*** Opening Data for this task ***

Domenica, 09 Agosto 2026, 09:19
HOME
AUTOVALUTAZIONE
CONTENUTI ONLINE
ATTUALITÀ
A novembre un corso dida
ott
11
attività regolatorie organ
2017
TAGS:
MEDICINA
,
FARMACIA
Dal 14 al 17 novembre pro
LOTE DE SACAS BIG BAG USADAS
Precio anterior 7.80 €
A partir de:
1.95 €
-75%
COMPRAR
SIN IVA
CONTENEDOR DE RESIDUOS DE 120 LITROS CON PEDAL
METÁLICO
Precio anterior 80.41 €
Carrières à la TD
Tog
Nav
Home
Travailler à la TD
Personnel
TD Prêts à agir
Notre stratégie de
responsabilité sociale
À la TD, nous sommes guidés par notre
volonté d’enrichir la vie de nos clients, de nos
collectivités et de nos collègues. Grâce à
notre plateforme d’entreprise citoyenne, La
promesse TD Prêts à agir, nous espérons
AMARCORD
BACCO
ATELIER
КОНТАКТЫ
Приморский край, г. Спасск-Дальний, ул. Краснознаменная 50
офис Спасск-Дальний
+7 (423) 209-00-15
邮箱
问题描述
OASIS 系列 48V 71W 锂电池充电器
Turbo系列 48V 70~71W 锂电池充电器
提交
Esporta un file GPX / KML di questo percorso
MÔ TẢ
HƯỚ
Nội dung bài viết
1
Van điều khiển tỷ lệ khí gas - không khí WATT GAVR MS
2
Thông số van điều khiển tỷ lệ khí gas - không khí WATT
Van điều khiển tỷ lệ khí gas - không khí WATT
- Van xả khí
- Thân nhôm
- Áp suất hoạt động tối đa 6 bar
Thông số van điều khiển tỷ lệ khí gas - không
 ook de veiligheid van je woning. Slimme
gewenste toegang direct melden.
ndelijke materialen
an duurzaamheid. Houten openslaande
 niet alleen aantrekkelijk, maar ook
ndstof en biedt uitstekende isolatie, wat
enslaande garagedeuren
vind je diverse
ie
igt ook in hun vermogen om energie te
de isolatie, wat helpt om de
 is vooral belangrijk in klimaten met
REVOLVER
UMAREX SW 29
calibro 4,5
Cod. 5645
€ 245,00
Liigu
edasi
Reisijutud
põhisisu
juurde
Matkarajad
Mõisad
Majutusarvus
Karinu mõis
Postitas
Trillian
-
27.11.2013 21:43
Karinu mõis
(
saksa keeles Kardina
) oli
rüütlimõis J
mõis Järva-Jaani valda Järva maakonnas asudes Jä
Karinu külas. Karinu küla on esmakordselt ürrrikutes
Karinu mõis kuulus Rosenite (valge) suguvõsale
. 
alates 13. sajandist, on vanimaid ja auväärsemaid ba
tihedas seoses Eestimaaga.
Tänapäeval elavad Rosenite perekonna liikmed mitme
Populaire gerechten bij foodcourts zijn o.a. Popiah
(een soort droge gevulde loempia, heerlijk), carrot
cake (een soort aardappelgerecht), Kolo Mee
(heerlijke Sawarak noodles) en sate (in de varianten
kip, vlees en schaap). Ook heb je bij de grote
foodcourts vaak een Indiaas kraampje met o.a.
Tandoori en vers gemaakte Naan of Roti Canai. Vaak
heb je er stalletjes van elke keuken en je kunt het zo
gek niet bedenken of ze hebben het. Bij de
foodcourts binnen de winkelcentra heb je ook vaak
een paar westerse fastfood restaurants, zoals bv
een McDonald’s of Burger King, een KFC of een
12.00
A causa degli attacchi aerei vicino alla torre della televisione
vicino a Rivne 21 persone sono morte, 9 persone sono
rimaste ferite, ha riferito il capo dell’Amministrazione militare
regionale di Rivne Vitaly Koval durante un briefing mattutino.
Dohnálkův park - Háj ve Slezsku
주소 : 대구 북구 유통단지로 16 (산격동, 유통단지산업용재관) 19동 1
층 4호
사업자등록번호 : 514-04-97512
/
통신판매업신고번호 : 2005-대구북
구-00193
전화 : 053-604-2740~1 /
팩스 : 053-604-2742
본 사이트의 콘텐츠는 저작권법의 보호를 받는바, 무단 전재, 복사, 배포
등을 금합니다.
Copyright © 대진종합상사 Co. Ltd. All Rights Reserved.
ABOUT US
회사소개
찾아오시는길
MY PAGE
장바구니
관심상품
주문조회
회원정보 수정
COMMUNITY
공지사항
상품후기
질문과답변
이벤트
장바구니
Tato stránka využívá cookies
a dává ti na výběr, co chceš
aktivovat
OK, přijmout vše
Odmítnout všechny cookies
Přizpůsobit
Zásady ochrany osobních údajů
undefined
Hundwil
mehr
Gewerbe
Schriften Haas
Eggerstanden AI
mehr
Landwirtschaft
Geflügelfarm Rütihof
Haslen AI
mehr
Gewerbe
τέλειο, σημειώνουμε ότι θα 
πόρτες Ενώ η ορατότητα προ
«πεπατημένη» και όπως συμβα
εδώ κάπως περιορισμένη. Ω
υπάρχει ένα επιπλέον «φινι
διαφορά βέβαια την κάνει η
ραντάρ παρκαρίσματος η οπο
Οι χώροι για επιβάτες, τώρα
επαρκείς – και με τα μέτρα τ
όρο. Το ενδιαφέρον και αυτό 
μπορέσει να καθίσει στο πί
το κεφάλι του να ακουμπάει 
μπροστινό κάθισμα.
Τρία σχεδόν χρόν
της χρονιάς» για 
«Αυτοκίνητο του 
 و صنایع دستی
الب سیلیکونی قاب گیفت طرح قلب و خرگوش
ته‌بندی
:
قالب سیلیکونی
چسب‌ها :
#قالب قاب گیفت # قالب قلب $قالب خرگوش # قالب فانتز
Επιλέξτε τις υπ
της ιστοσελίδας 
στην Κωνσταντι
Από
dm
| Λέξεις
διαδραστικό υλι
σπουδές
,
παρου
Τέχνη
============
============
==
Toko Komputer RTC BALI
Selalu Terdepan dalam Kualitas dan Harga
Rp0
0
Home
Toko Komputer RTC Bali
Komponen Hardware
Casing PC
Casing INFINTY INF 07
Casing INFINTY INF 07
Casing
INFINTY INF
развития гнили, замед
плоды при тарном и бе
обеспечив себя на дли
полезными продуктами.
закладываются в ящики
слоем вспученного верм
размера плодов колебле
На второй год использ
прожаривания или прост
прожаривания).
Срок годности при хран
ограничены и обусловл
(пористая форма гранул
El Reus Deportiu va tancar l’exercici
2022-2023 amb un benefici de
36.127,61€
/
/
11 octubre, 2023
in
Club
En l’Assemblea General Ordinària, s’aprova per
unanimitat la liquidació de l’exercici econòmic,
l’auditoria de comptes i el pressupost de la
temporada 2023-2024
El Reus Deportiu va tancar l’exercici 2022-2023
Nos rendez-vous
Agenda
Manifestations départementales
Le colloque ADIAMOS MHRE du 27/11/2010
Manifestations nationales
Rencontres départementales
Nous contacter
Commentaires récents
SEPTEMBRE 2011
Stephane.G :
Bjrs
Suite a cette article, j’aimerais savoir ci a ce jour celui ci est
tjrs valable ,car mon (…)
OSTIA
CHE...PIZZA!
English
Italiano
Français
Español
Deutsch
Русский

*** Closing Data for this task ***

- _Problem description_:
Write out the text of every entry above, line for line, without changing anything.

- _Written solution_:
Domenica, 09 Agosto 2026, 09:19
HOME
AUTOVALUTAZIONE
CONTENUTI ONLINE
ATTUALITÀ
A novembre un corso dida
ott
11
attività regolatorie organ
2017
TAGS:
MEDICINA
,
FARMACIA
Dal 14 al 17 novembre pro
LOTE DE SACAS BIG BAG USADAS
Precio anterior 7.80 €
A partir de:
1.95 €
-75%
COMPRAR
SIN IVA
CONTENEDOR DE RESIDUOS DE 120 LITROS CON PEDAL
METÁLICO
Precio anterior 80.41 €
Carrières à la TD
Tog
Nav
Home
Travailler à la TD
Personnel
TD Prêts à agir
Notre stratégie de
responsabilité sociale
À la TD, nous sommes guidés par notre
volonté d’enrichir la vie de nos clients, de nos
collectivités et de nos collègues. Grâce à
notre plateforme d’entreprise citoyenne, La
promesse TD Prêts à agir, nous espérons
AMARCORD
BACCO
ATELIER
КОНТАКТЫ
Приморский край, г. Спасск-Дальний, ул. Краснознаменная 50
офис Спасск-Дальний
+7 (423) 209-00-15
邮箱
问题描述
OASIS 系列 48V 71W 锂电池充电器
Turbo系列 48V 70~71W 锂电池充电器
提交
Esporta un file GPX / KML di questo percorso
MÔ TẢ
HƯỚ
Nội dung bài viết
1
Van điều khiển tỷ lệ khí gas - không khí WATT GAVR MS
2
Thông số van điều khiển tỷ lệ khí gas - không khí WATT
Van điều khiển tỷ lệ khí gas - không khí WATT
- Van xả khí
- Thân nhôm
- Áp suất hoạt động tối đa 6 bar
Thông số van điều khiển tỷ lệ khí gas - không
 ook de veiligheid van je woning. Slimme
gewenste toegang direct melden.
ndelijke materialen
an duurzaamheid. Houten openslaande
 niet alleen aantrekkelijk, maar ook
ndstof en biedt uitstekende isolatie, wat
enslaande garagedeuren
vind je diverse
ie
igt ook in hun vermogen om energie te
de isolatie, wat helpt om de
 is vooral belangrijk in klimaten met
REVOLVER
UMAREX SW 29
calibro 4,5
Cod. 5645
€ 245,00
Liigu
edasi
Reisijutud
põhisisu
juurde
Matkarajad
Mõisad
Majutusarvus
Karinu mõis
Postitas
Trillian
-
27.11.2013 21:43
Karinu mõis
(
saksa keeles Kardina
) oli
rüütlimõis J
mõis Järva-Jaani valda Järva maakonnas asudes Jä
Karinu külas. Karinu küla on esmakordselt ürrrikutes
Karinu mõis kuulus Rosenite (valge) suguvõsale
. 
alates 13. sajandist, on vanimaid ja auväärsemaid ba
tihedas seoses Eestimaaga.
Tänapäeval elavad Rosenite perekonna liikmed mitme
Populaire gerechten bij foodcourts zijn o.a. Popiah
(een soort droge gevulde loempia, heerlijk), carrot
cake (een soort aardappelgerecht), Kolo Mee
(heerlijke Sawarak noodles) en sate (in de varianten
kip, vlees en schaap). Ook heb je bij de grote
foodcourts vaak een Indiaas kraampje met o.a.
Tandoori en vers gemaakte Naan of Roti Canai. Vaak
heb je er stalletjes van elke keuken en je kunt het zo
gek niet bedenken of ze hebben het. Bij de
foodcourts binnen de winkelcentra heb je ook vaak
een paar westerse fastfood restaurants, zoals bv
een McDonald’s of Burger King, een KFC of een
12.00
A causa degli attacchi aerei vicino alla torre della televisione
vicino a Rivne 21 persone sono morte, 9 persone sono
rimaste ferite, ha riferito il capo dell’Amministrazione militare
regionale di Rivne Vitaly Koval durante un briefing mattutino.
Dohnálkův park - Háj ve Slezsku
주소 : 대구 북구 유통단지로 16 (산격동, 유통단지산업용재관) 19동 1
층 4호
사업자등록번호 : 514-04-97512
/
통신판매업신고번호 : 2005-대구북
구-00193
전화 : 053-604-2740~1 /
팩스 : 053-604-2742
본 사이트의 콘텐츠는 저작권법의 보호를 받는바, 무단 전재, 복사, 배포
등을 금합니다.
Copyright © 대진종합상사 Co. Ltd. All Rights Reserved.
ABOUT US
회사소개
찾아오시는길
MY PAGE
장바구니
관심상품
주문조회
회원정보 수정
COMMUNITY
공지사항
상품후기
질문과답변
이벤트
장바구니
Tato stránka využívá cookies
a dává ti na výběr, co chceš
aktivovat
OK, přijmout vše
Odmítnout všechny cookies
Přizpůsobit
Zásady ochrany osobních údajů
undefined
Hundwil
mehr
Gewerbe
Schriften Haas
Eggerstanden AI
mehr
Landwirtschaft
Geflügelfarm Rütihof
Haslen AI
mehr
Gewerbe
τέλειο, σημειώνουμε ότι θα 
πόρτες Ενώ η ορατότητα προ
«πεπατημένη» και όπως συμβα
εδώ κάπως περιορισμένη. Ω
υπάρχει ένα επιπλέον «φινι
διαφορά βέβαια την κάνει η
ραντάρ παρκαρίσματος η οπο
Οι χώροι για επιβάτες, τώρα
επαρκείς – και με τα μέτρα τ
όρο. Το ενδιαφέρον και αυτό 
μπορέσει να καθίσει στο πί
το κεφάλι του να ακουμπάει 
μπροστινό κάθισμα.
Τρία σχεδόν χρόν
της χρονιάς» για 
«Αυτοκίνητο του 
 و صنایع دستی
الب سیلیکونی قاب گیفت طرح قلب و خرگوش
ته‌بندی
:
قالب سیلیکونی
چسب‌ها :
#قالب قاب گیفت # قالب قلب $قالب خرگوش # قالب فانتز
Επιλέξτε τις υπ
της ιστοσελίδας 
στην Κωνσταντι
Από
dm
| Λέξεις
διαδραστικό υλι
σπουδές
,
παρου
Τέχνη
============
============
==
Toko Komputer RTC BALI
Selalu Terdepan dalam Kualitas dan Harga
Rp0
0
Home
Toko Komputer RTC Bali
Komponen Hardware
Casing PC
Casing INFINTY INF 07
Casing INFINTY INF 07
Casing
INFINTY INF
развития гнили, замед
плоды при тарном и бе
обеспечив себя на дли
полезными продуктами.
закладываются в ящики
слоем вспученного верм
размера плодов колебле
На второй год использ
прожаривания или прост
прожаривания).
Срок годности при хран
ограничены и обусловл
(пористая форма гранул
El Reus Deportiu va tancar l’exercici
2022-2023 amb un benefici de
36.127,61€
/
/
11 octubre, 2023
in
Club
En l’Assemblea General Ordinària, s’aprova per
unanimitat la liquidació de l’exercici econòmic,
l’auditoria de comptes i el pressupost de la
temporada 2023-2024
El Reus Deportiu va tancar l’exercici 2022-2023
Nos rendez-vous
Agenda
Manifestations départementales
Le colloque ADIAMOS MHRE du 27/11/2010
Manifestations nationales
Rencontres départementales
Nous contacter
Commentaires récents
SEPTEMBRE 2011
Stephane.G :
Bjrs
Suite a cette article, j’aimerais savoir ci a ce jour celui ci est
tjrs valable ,car mon (…)
OSTIA
CHE...PIZZA!
English
Italiano
Français
Español
Deutsch
Русский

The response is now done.